Stephen Kissler, Postdoctoral Fellow at Harvard T.H. Chan School of Public Health
SARS-CoV-2 across scales
Mathematical models have provided key insights into SARS-CoV-2 dynamics at the global, local, and physiological scales. I will summarize some of our research efforts within each of these contexts. Early in the pandemic, a deterministic multi-strain coronavirus transmission model revealed how SARS-CoV-2 could behave during its transition from a pandemic to a seasonally epidemic virus and allowed us to compare a variety of intervention strategies. As the racial and ethnic disparities in COVID-19 morbidity and mortality became clear, Bayesian inferential methods helped us demonstrate that poor health outcomes in New York City were associated with high community prevalence in neighborhoods where individuals could not stay home from work. Most recently, models of within-host SARS-CoV-2 viral dynamics have allowed us to evaluate potential mechanisms for the increased infectiousness of the SARS-CoV-2 variant B.1.1.7. I will discuss the mathematical and epidemiological aspects of each of these efforts and discuss how they provide important context for one another.

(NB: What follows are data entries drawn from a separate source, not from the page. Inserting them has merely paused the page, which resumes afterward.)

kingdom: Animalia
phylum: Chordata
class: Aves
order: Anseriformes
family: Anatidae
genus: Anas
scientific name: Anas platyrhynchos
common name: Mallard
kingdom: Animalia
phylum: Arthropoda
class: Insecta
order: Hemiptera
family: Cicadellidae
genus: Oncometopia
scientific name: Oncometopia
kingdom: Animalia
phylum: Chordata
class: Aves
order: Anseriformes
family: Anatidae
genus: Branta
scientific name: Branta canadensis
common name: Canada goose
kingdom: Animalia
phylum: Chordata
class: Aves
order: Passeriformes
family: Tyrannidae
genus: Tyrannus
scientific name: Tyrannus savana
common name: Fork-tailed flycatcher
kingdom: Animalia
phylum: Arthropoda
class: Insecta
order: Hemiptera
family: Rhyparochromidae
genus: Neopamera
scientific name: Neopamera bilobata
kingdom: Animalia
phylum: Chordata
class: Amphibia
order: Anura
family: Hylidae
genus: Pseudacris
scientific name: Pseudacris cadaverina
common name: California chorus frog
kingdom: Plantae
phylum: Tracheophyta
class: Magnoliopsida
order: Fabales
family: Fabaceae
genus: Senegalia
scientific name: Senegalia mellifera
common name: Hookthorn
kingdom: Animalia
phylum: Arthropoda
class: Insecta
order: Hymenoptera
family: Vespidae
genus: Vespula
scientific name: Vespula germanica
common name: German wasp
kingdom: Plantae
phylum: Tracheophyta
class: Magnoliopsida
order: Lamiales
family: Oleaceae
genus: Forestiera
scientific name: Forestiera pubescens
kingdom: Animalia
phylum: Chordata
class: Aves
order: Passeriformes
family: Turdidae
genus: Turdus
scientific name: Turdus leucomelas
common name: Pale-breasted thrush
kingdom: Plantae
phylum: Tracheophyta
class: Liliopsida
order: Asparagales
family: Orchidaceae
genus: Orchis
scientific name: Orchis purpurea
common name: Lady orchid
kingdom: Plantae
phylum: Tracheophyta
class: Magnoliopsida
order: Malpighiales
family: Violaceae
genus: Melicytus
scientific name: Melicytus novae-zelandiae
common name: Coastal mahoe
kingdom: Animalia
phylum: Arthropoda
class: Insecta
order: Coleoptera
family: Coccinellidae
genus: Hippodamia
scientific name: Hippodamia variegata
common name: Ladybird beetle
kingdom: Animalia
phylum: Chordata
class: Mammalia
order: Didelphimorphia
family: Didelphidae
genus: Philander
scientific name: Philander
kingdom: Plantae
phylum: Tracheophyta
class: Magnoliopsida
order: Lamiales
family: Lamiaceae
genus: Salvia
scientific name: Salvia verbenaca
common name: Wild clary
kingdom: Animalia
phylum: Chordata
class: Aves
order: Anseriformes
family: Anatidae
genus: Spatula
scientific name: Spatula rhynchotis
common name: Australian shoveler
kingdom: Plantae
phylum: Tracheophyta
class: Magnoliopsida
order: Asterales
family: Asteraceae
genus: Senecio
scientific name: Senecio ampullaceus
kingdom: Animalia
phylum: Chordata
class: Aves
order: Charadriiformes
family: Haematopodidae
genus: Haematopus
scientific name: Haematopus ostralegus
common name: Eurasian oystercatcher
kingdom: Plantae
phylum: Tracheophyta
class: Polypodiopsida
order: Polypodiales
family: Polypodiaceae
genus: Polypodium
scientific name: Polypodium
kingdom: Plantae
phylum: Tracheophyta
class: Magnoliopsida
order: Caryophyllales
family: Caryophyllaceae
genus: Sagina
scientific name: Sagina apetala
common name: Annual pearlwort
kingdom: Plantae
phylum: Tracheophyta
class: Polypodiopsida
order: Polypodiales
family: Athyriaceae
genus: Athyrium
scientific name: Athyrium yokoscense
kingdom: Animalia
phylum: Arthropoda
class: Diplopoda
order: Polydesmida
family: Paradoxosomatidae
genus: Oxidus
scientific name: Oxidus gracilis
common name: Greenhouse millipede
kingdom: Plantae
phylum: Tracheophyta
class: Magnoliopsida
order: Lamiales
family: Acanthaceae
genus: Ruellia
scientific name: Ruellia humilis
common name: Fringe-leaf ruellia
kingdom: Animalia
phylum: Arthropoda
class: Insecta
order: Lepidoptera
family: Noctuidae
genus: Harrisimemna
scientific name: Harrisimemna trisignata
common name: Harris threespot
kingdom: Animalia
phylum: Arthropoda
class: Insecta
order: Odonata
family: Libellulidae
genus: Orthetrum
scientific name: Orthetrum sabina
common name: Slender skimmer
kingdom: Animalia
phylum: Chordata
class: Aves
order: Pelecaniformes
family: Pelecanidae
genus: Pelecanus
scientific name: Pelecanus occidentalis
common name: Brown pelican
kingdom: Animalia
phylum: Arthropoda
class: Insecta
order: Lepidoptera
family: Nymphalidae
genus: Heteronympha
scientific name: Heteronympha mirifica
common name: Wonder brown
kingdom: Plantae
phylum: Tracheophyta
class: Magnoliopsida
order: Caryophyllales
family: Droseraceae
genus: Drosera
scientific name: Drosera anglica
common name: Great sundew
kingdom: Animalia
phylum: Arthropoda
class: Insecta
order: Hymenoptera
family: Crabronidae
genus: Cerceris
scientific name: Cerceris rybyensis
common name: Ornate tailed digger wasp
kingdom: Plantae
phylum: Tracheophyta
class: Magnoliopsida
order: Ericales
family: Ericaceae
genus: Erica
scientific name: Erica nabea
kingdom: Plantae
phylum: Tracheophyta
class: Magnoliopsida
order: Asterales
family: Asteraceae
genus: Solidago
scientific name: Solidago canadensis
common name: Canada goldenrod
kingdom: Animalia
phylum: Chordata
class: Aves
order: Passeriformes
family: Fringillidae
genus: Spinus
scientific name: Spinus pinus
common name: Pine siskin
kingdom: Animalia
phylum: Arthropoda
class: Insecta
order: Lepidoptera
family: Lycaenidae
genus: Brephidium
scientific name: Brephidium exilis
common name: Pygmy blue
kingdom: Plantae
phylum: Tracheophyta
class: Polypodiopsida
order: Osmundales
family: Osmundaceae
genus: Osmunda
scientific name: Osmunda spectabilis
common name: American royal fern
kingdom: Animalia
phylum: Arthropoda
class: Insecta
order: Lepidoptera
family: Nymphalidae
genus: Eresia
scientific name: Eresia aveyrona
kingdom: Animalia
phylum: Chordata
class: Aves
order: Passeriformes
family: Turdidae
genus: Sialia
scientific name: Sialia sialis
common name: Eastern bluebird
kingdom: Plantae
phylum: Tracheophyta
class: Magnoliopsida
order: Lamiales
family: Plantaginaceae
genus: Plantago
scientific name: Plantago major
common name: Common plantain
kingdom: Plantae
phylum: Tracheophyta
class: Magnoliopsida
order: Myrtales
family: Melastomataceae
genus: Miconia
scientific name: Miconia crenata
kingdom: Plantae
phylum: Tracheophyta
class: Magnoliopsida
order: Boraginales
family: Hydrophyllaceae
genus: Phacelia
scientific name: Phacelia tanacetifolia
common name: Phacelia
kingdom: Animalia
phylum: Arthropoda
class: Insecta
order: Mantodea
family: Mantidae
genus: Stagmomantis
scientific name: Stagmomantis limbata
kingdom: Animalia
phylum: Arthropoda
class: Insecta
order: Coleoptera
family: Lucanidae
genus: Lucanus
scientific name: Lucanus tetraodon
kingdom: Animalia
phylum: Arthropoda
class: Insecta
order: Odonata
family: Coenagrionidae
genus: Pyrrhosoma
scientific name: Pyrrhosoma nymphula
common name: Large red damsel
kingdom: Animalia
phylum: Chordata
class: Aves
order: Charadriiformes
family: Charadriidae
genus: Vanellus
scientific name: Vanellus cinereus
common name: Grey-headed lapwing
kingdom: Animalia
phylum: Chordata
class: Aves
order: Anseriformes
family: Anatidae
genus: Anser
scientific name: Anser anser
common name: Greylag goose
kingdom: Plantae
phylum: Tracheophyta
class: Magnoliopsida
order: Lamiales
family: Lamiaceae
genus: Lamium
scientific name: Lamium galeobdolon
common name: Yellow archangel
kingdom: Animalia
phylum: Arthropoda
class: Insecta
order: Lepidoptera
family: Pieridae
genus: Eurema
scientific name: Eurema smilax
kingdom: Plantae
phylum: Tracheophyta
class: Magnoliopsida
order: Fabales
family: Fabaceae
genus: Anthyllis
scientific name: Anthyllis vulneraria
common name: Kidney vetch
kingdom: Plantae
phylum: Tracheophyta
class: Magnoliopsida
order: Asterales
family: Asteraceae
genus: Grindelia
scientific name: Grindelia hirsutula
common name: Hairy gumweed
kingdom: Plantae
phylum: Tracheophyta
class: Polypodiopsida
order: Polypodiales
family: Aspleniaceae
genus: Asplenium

Bio: Stephen Kissler is a postdoctoral fellow in Immunology and Infectious Diseases at the Harvard T.H. Chan School of Public Health. He studied applied mathematics at the University of Colorado Boulder (B.S., M.S.) and the University of Cambridge (Ph.D.) with applications in physiology and infectious disease epidemiology. He currently focuses on the transmission and evolutionary dynamics of pathogens, especially antibiotic-resistant bacteria and SARS-CoV-2.